Une ambulance et deux professionnels de santé dans une rue d'Edmonton en mars 2020.

Photo : Radio-Canada / Axel Tardieu

La Presse canadienne

L'Alberta propose une application mobile destinée aux consommateurs de drogue à usage récréatif afin que ceux-ci puissent rapidement obtenir de l'aide en cas de surdose, mais selon une experte en santé publique, le succès d'un tel outil passe par la confiance des utilisateurs.

Pour Elaine Hyshka, professeure associée de l'école de santé publique de l'Université de l'Alberta, la peur d'être ciblées par les forces de l'ordre pourrait décourager certaines personnes de télécharger l'application.

La crainte d'une possible violation de leur vie privée ou encore de voir les policiers débarquer s'ils activent l'application, risque de rebuter de nombreux consommateurs, craint cette experte.

L’application Digital Overdose Response System (DORS), que l'on peut traduire par système numérique d'intervention en cas de surdose fonctionne déjà à Calgary et Edmonton ainsi que dans les communautés environnantes.
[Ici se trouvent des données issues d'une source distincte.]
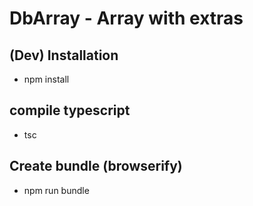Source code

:# DbArray - Array with extras

## (Dev) Installation
 - npm install    

## compile typescript
 - tsc

## Create bundle (browserify)
 - npm run bundle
L'outil dispose d'une minuterie. Si l'usager qui vient de consommer sa dose de drogue ne réagit pas à temps, selon le délai prévu par l'application, les services ambulanciers sont alertés et dirigés vers le lieu où se trouve son téléphone mobile.

Cependant, Elaine Hyshka estime que la province a du travail à faire pour gagner la confiance des consommateurs.

« Ce qu'on a vu dans d'autres juridictions qui utilisent ce genre d'application depuis longtemps, comme en Colombie-Britannique, c'est qu'elles sont utiles pour certaines personnes, mais qu'elles ne sont pas largement répandues. Il n'y a pas d'utilisation généralisée. »

— Une citation de  Elaine Hyshka, Université de l'Alberta

Le premier ministre albertain, Jason Kenney, qui a fait l'objet de nombreuses critiques parce que son gouvernement a fermé des centres d'injection supervisée, a déclaré samedi dans un centre de réhabilitation de Calgary que de nombreuses victimes de surdoses d'opioïdes vivent dans les banlieues, loin des centres d'injection supervisés.

Jason Kenney souligne qu'avec l'application Système numérique d'intervention en cas de surdose ces personnes peuvent bénéficier de l'aide dont elles ont besoin dans le cas où elles perdent conscience après avoir consommé des drogues.

De nombreux téléchargements

Selon Eric Engler, porte-parole du ministre de la Santé mentale et des Dépendances, Mike Ellis, l'application a déjà été téléchargée 650 fois et plus de 230 utilisateurs se sont enregistrés.

L'application Système numérique d'intervention en cas de surdose fonctionne comme prévu et fournit de l'aide aux personnes qui en ont besoin, a souligné M. Engler en assurant que le service est « confidentiel et anonyme ».

En novembre, l'Alberta a enregistré une moyenne quotidienne de quatre décès attribuables à des surdoses.